Providing good access information helps people make informed choices when booking and improves everyone’s experience meaning visitors are more likely to return.
Visit Scotland suggests “there’s a largely untapped market out there of 11 million people with a disposable income of £80 billion per year, plus another 124 million people in Europe with a potential spending power of 66 billion Euros.
- 84% of Europeans felt there was an improved opportunity for business
- 56% said they would pay more for products if they were better designed and accessible
Disabled people have incredible communication networks, that could potentially increase your occupancy rate and revenue and would return year after year bringing on average four other people with them and that:
- Out of the 11 million disabled people in the UK, only 2 million take a holiday, the rest say it is “just too difficult”
- 83% of disabled people have ‘walked away’ in 2006, unable or unwilling to make a purchase
- You may also be surprised to learn that out of all the people with a disability that came to Scotland in 2009/10 only 4% were in a wheelchair, the other 96% had other types of disabilities.
- 12% of all visitors to Scotland were made by people with access needs or accompanying a person with a special need.
Benefiting from accessible tourism does not necessarily mean making major adjustments, the key themes are to boost information provision and excellence in customer service.
Making things accessible for disabled people increases access for everyone: families, older people, and anyone looking for that extra bit of information.
For full article see VisitScotland.com
Who doesn’t need useful information?
- 83 per cent of people look for access information to plan a trip use destination websites – but only 1 in 3 (39 per cent) find it easy to locate information required.
- three-quarters (74 per cent) of people with access needs say they are more likely to choose a destination that offered the best guidance.
Useful information helping visitors make informed choices when planning trips include:
- Travel Planning, details of a local public transport and information on accessible parking in the area.

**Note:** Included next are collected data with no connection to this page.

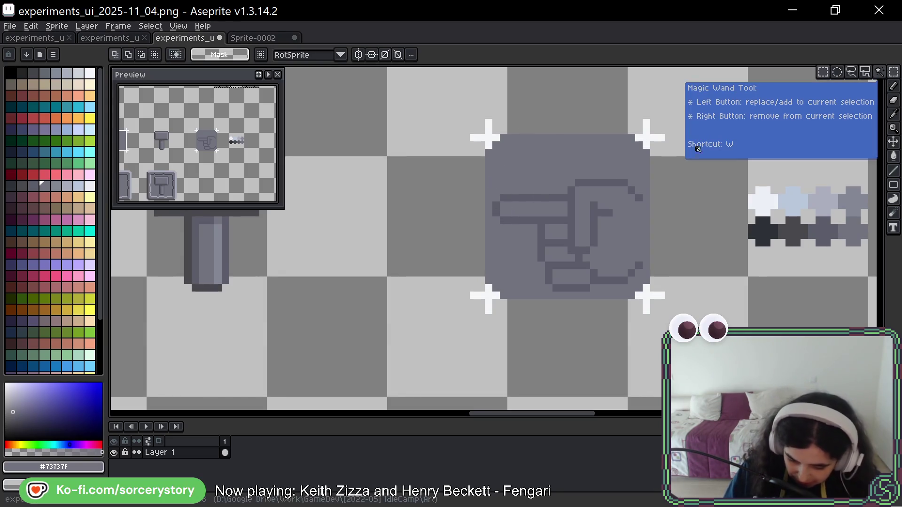
# - Move the hand icon up two pixels and fill the exposed strip below it
pyautogui.moveTo(643, 288)
pyautogui.mouseDown()
pyautogui.moveTo(556, 210)
pyautogui.moveTo(490, 169)
pyautogui.mouseUp()
pyautogui.moveTo(611, 237); pyautogui.dragTo(611, 227)
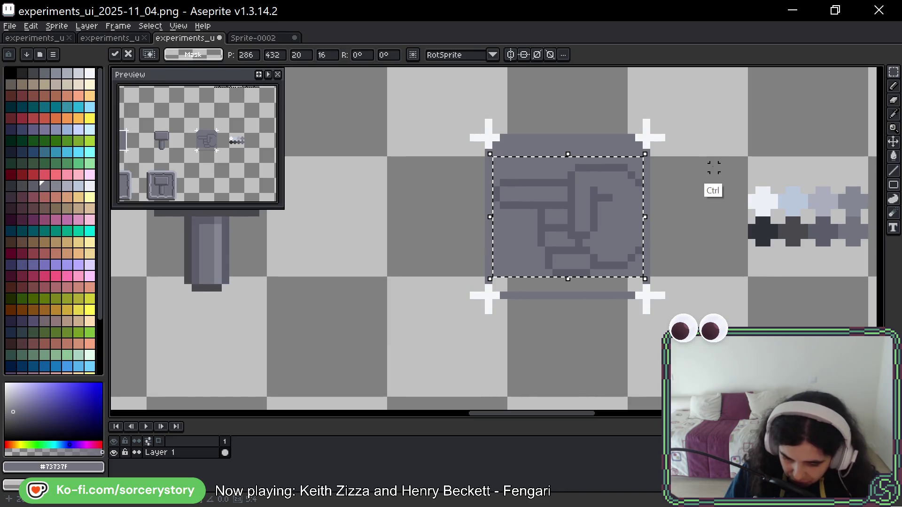
pyautogui.press('ctrl+d')
pyautogui.press('b')
pyautogui.moveTo(504, 276)
pyautogui.mouseDown()
pyautogui.moveTo(638, 276)
pyautogui.moveTo(597, 288)
pyautogui.moveTo(515, 288)
pyautogui.mouseUp()
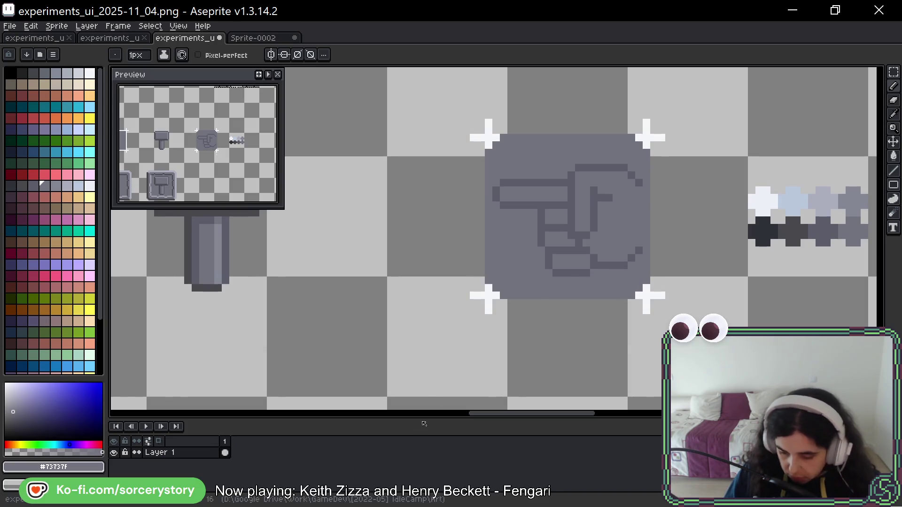
# - Reshape the top-left corner of the hand's curve
pyautogui.moveTo(719, 242); pyautogui.dragTo(677, 247)
pyautogui.press('b')
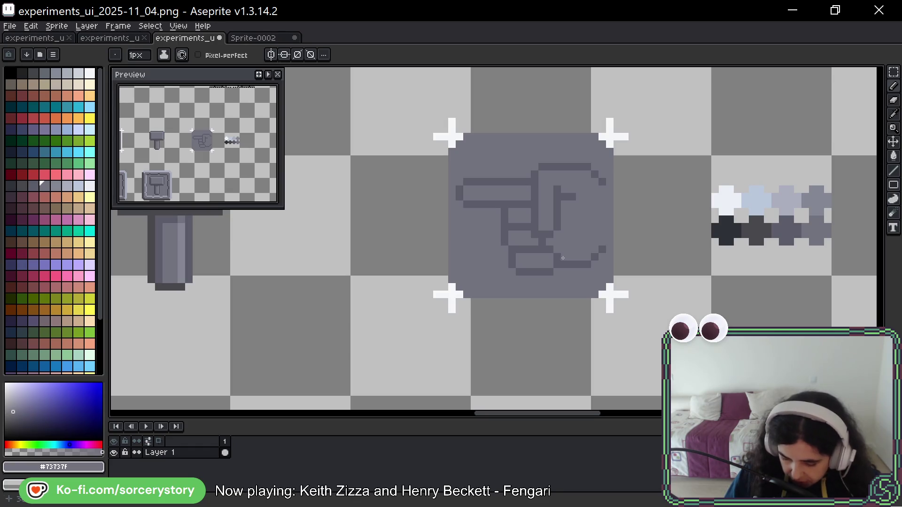
pyautogui.click(539, 171)
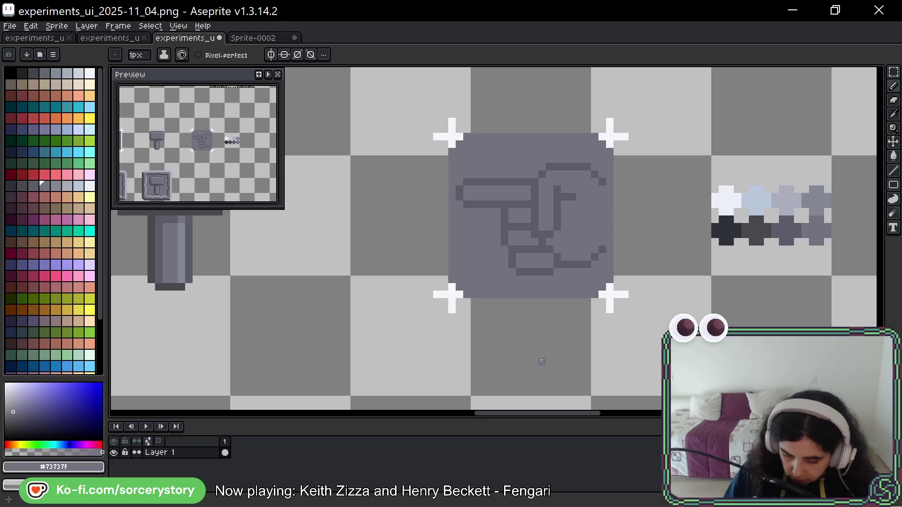
pyautogui.click(893, 72)
# - Select part of the icon's inner linework, then undo the changes
pyautogui.moveTo(427, 121); pyautogui.dragTo(625, 317)
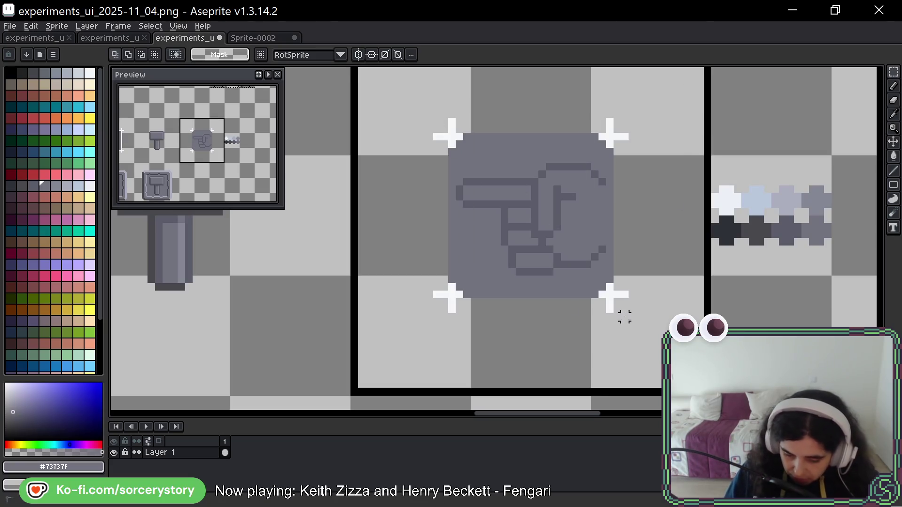
pyautogui.press('ctrl+z')
pyautogui.press('ctrl+z')
pyautogui.press('ctrl+z')
pyautogui.press('ctrl+z')
pyautogui.press('ctrl+z')
pyautogui.press('ctrl+z')
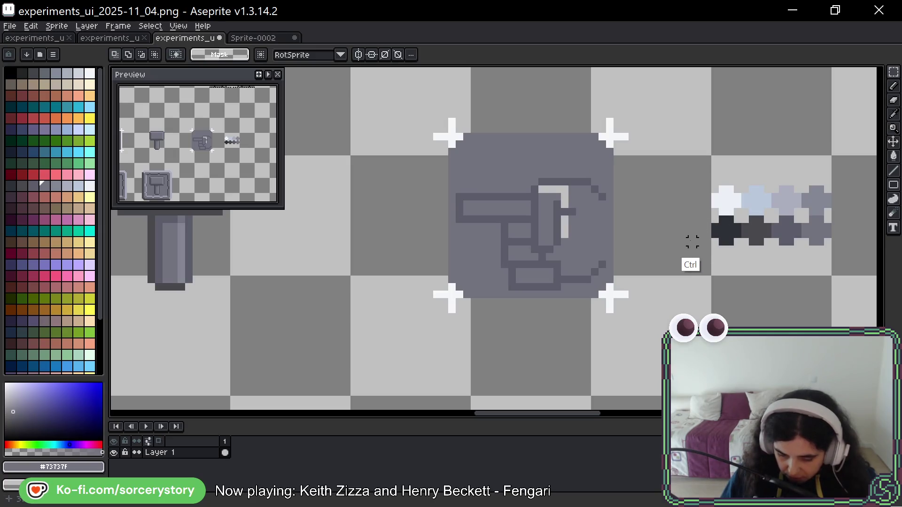
pyautogui.press('ctrl+z')
pyautogui.press('ctrl+z')
pyautogui.press('ctrl+z')
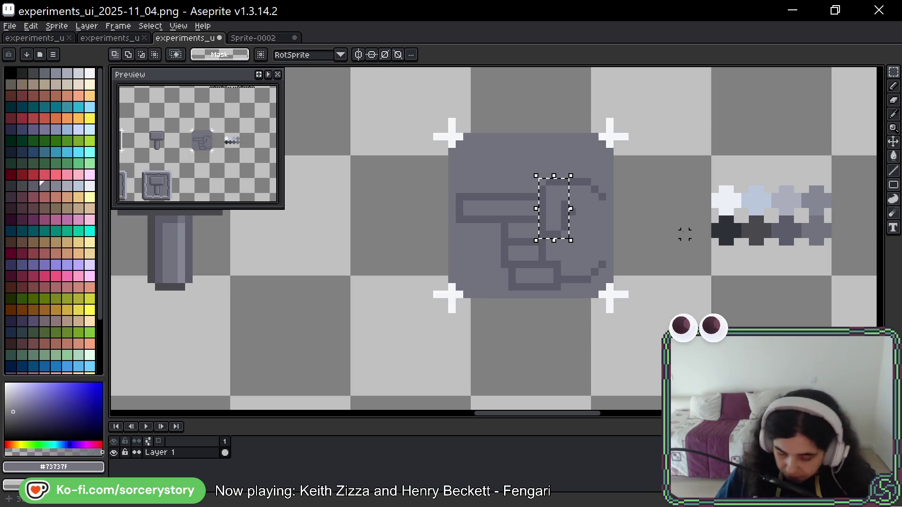
# - Paste a copy of the hand button right of the swatch strip, aligned with the original
pyautogui.scroll(-3, 748, 132)
pyautogui.hscroll(5, 740, 160)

- Visible access statements and information on the local geography; accessibility of key tourist areas, location of accessible public toilets and attractions
- Assistance during the stay – details of local hospitals and pharmacies, and any greeter schemes and tours running in the area that can cater for people with access needs.
- Making sure websites comply with international web accessibility guidelines.
Ross Calladine, VisitEngland’s Skills, Welcome & Accessibility Manager said:
“Visitors who have a health condition or impairment – and their travelling companions – spend over £2bn each year in England, and our research shows that many of those visitors will choose where to spend that money based on the access information available on destination websites. We have produced Winning More Visitors to help destinations improve their welcome and attract even more of these loyal and valuable visitors.”